Vomiting, regurgitation or possibly both?

 Signalment and history

A ten year old, male entire, Jack Russell Terrier was referred with a history of vomiting and weight loss. Six weeks previously he had run into a barbed wire fence and had suffered caudal abdominal trauma. A lacerated penis and bladder rupture had been successfully repaired and marked azotaemia had resolved following fluid therapy. However, one week later he suffered acute onset vomiting of undigested food following every meal. The owner described many of these events as true vomiting with abdominal effort and retching. However, some occurred so closely following feeding that some passive regurgitation was also suspected. There had been no diarrhoea and the dog had remained bright with a good appetite. Over the last month he had only been able to tolerate liquid feeding and his bodyweight had fallen from 12.8kg to 11.3kg.

Examination and initial investigations

fig.1 - endoscopic view of caudal oesophagus reveals narrowing of the lumen with a stricture present distally

On presentation the dog was bright and alert but with a poor body condition score (2/5). Clinical examination was unremarkable apart from some abdominal guarding. Serum biochemistry, routine haematology and urinalysis were also unremarkable as was survey radiography and abdominal ultrasonography. Endoscopy revealed the presence of an oesophageal stricture at the level of the cardia (figures 1 & 2).

fig.2 close-up endoscopic view of stricture

There was no active oesophageal ulceration but, since the stricture was so narrow, it was not possible to examine the stomach (our smallest scope with a diameter of only 3.6mm could not be passed).


Endoscope guided balloon dilation was performed to stretch the oesophageal stricture, facilitating visualisation of the stomach and small intestine. The duodenal mucosa appeared diffusely pale and patchy with a rough, cobble stone appearance (fig. 3). Multiple gastric and duodenal pinch biopsies were taken. The dog was then managed with frequent and elevated feeding along with a course of sucralfate and omeprazole. An exclusion diet was used and a five-day course of high dose fenbendazole was also given. Following balloon dilation, anti-inflammatory doses of prednisolone are often given in an attempt to reduce the chance of repeat stricture formation. However, in this case steroid therapy was delayed pending the histopathology results.

Dataset items
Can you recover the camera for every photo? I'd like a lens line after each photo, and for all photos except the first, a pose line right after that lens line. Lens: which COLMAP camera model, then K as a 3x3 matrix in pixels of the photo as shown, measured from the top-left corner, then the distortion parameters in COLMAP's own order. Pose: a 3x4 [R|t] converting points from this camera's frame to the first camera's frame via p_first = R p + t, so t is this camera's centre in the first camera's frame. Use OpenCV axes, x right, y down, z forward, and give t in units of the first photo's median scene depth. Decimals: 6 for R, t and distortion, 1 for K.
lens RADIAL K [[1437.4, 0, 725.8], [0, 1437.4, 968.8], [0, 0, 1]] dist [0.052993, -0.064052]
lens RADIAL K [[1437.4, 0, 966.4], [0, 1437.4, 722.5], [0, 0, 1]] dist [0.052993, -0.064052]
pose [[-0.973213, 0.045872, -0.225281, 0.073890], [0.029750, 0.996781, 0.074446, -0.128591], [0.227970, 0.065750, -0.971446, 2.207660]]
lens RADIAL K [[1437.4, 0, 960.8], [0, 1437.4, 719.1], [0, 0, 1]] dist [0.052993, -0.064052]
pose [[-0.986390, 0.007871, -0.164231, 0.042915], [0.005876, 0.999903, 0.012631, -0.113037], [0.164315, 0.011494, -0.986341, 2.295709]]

• **PARTS OF THE EXERCISE**:
A) Summarize the Jack Russell Terrier case in two sentences.
B) In the Jack Russell Terrier case, what did endoscopy reveal at the level of the cardia?
C) From the Jack Russell Terrier case, copy the passage that begins at the words that have "On presentation the" and stops after "(figures 1 & 2).".

• **PROBLEM SOLUTIONS**:
A) A ten-year-old male Jack Russell Terrier was referred for vomiting and weight loss six weeks after suffering abdominal trauma on a barbed wire fence, and over the last month he had tolerated only liquid feeding. Endoscopy found an esophageal stricture at the cardia, which was stretched by balloon dilation so gastric and duodenal biopsies could be taken, and the dog was then managed with frequent elevated feeding and medication while steroid therapy waited on the histopathology results.

B) An esophageal stricture.

C)
On presentation the dog was bright and alert but with a poor body condition score (2/5). Clinical examination was unremarkable apart from some abdominal guarding. Serum biochemistry, routine haematology and urinalysis were also unremarkable as was survey radiography and abdominal ultrasonography. Endoscopy revealed the presence of an oesophageal stricture at the level of the cardia (figures 1 & 2).